Двери навигаторской рубки открылись. На пороге стоял Николай Петрович. Его лицо было хмурым, брови сдвинулась. Жестом Рындин показал: долой скафандры!
Быстрыми движениями его спутники сняли шлемы, с удовольствием втягивая в легкие свежий холодноватый воздух, пахнущий морозом. В каюте было очень холодно, должно быть, градусов пять ниже нуля: отопление еще не успело как следует поднять температуру после исчезновения воздуха.
— Что еще случилось? — беспокойно спросил Сокол.
Голос Рындина звучал очень спокойно — так подчеркнуто спокойно, как бывает только во время большой опасности. Академик пощипывал свой ус:
— Метеорит сбил нас с пути.
— Как?..
— Сбил?..
— С пути?..
Три удивленных восклицания раздались одновременно. Три встревоженных лица смотрели на Николая Петровича, который покручивал седой ус и говорил дальше все так же спокойно:
— От удара метеорита, направленного спереди назад, мы утратили известную часть скорости. Но удар пришелся не прямо, а немножко сбоку. Его сила сложилась с инерцией нашей ракеты, и корабль от этого слегка изменил направление движения.

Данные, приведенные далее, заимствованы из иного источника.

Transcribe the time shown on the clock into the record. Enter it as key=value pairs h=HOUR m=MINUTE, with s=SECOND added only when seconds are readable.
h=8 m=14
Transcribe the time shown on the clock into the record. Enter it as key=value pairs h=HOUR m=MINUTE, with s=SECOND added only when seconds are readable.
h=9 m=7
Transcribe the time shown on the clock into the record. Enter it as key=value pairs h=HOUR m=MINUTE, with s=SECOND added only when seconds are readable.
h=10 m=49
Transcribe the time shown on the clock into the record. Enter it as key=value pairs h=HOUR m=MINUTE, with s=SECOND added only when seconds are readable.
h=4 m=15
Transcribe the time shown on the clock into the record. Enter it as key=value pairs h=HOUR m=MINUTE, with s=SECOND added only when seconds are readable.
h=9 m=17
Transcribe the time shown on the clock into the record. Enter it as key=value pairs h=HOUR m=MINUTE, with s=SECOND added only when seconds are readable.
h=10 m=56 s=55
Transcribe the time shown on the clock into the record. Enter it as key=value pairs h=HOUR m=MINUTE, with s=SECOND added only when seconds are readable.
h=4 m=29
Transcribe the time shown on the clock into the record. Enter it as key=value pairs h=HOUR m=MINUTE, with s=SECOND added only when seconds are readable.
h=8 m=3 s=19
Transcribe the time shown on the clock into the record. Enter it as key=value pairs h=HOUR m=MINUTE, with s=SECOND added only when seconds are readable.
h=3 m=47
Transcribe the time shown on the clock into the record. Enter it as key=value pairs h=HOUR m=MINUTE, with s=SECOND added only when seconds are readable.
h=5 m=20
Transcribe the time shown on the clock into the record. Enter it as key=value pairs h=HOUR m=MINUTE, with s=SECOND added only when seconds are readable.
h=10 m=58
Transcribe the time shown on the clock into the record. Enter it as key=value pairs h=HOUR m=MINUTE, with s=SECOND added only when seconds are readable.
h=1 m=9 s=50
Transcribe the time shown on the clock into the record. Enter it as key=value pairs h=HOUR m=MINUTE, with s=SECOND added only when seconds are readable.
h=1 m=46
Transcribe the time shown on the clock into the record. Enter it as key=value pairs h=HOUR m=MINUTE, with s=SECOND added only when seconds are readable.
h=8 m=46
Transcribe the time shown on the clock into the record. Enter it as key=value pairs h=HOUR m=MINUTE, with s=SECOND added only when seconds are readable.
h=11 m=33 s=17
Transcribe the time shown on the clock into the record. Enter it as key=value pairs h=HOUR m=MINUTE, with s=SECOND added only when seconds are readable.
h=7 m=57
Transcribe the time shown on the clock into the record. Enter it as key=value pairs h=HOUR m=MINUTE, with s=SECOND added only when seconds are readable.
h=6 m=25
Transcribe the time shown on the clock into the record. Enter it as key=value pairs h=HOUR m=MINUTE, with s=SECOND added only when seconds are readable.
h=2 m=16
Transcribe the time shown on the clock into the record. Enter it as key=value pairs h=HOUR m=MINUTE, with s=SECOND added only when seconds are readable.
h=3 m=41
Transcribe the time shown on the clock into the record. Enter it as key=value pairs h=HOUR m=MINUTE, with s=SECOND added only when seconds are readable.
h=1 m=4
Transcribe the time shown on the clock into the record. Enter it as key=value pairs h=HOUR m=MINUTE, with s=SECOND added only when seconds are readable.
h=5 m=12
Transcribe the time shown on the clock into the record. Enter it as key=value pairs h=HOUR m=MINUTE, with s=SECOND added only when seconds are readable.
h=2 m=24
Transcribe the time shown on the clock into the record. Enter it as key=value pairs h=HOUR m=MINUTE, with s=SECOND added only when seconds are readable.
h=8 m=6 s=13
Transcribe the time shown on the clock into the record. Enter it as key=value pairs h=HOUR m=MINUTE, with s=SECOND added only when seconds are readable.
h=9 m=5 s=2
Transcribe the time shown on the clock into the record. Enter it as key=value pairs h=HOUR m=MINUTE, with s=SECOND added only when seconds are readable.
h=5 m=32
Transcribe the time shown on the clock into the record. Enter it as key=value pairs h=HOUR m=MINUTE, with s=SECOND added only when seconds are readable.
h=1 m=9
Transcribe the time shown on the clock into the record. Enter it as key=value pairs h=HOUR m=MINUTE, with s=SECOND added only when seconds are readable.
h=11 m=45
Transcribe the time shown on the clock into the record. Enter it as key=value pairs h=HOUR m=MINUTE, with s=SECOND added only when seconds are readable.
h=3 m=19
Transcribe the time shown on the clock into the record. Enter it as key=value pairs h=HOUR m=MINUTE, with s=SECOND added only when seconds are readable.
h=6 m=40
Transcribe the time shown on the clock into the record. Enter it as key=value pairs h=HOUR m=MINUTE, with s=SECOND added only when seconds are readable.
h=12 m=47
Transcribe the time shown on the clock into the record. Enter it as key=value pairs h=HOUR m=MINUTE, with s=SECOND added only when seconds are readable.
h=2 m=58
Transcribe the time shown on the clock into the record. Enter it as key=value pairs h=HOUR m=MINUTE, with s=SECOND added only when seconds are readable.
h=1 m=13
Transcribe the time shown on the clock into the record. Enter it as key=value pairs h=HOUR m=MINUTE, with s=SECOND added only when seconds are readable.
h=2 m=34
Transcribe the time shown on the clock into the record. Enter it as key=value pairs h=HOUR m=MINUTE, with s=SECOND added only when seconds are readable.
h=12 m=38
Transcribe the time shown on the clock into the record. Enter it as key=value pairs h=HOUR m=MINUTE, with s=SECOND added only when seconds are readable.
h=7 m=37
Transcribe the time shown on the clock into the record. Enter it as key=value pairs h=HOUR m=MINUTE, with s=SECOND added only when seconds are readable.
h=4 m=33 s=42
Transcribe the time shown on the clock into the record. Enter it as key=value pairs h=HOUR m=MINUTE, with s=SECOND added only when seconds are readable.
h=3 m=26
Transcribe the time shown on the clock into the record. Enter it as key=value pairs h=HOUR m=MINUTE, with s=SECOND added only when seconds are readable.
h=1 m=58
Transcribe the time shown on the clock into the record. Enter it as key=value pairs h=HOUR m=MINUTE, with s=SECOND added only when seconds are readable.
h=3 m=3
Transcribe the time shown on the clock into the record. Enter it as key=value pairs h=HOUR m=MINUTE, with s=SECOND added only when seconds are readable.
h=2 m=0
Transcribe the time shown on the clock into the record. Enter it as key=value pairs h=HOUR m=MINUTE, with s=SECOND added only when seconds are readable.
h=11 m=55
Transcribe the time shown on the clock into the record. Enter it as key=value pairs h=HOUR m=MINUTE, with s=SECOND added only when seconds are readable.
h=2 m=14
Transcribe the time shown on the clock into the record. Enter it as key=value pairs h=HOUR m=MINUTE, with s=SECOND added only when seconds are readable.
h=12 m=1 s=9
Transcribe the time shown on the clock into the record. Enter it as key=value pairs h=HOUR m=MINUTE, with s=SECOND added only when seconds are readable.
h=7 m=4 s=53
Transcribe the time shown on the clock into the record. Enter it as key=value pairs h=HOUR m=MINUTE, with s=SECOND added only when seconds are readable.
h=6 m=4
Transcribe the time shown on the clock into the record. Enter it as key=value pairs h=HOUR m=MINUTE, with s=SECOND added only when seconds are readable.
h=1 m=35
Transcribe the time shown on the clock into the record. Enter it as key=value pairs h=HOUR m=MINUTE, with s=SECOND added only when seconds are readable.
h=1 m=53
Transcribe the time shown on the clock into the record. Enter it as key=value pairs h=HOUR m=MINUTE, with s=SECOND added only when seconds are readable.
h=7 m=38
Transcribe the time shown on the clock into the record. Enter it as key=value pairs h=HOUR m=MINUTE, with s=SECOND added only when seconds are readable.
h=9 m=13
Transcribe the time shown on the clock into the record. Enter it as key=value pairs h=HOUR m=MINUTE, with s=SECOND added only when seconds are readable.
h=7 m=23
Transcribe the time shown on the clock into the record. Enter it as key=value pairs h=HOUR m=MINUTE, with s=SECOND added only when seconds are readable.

Василий заметил, как мелко-мелко дергалась правая бровь Рындина. Кроме подчеркнутого искусственно-спокойного тона голоса, это было единственным признаком того, что Рындин беспокоился.
— Что же теперь делать? — спросил Гуро.
— Я еще не знаю. Ракета летит куда-то в сторону. Не к Венере, а думаю, к Меркурию или еще куда-то в середину солнечной системы, притягиваемая Солнцем. Я еще не проверил окончательно…
ДНЕВНИК ВАСИЛИЯ РЫЖКО
…Почему я решил вести дневник?.. Не знаю и сам. Возможно, внешней причиной было вчерашнее замечание Николая Петровича. Оторвавшись на минутку от своих вычислений и протирая уставшие покрасневшие глаза, Николай Петрович сказал, вздохнув:
— А плохо, что мы не записываем наших замечательных впечатлений! Разумеется, приключений у нас немного. Значительно меньше, чем скажем, у пассажиров корабля, который плывет по земному океану. Однако, интересно было бы когда-нибудь прочитать… Одно дело — научные записи, и совсем другое — записи личные. Как вы думаете, Василий?
Он не ждал моего ответа и вновь углубился в свои вычисления. Вот уже третьи сутки он почти не спит, не отдыхает, отрываясь лишь на короткие минуты, чтобы поесть. И вместе с тем, Николай Петрович всеми способами старается сохранить у нас хорошее настроение. Например, он предложил нам устроить соревнования в стрельбе из электрического пистолета товарища Гуро. Победитель, дескать, получит звание лучшего стрелка ракеты и Венеры — поскольку, как уверяет Сокол, мы не встретим там людей, которые оспаривали бы у нас такое звание.
Однако, настроение наше не улучшается, хотя мы и не показываем этого перед Николаем Петровичем. Виновен, разумеется, проклятый метеорит. Да, тот самый метеорит, который пробил стену ракеты и изменил силой своего удара направление движения нашего корабля. Как это случилось? Как угораздило нас наскочить на этого небесного бродягу?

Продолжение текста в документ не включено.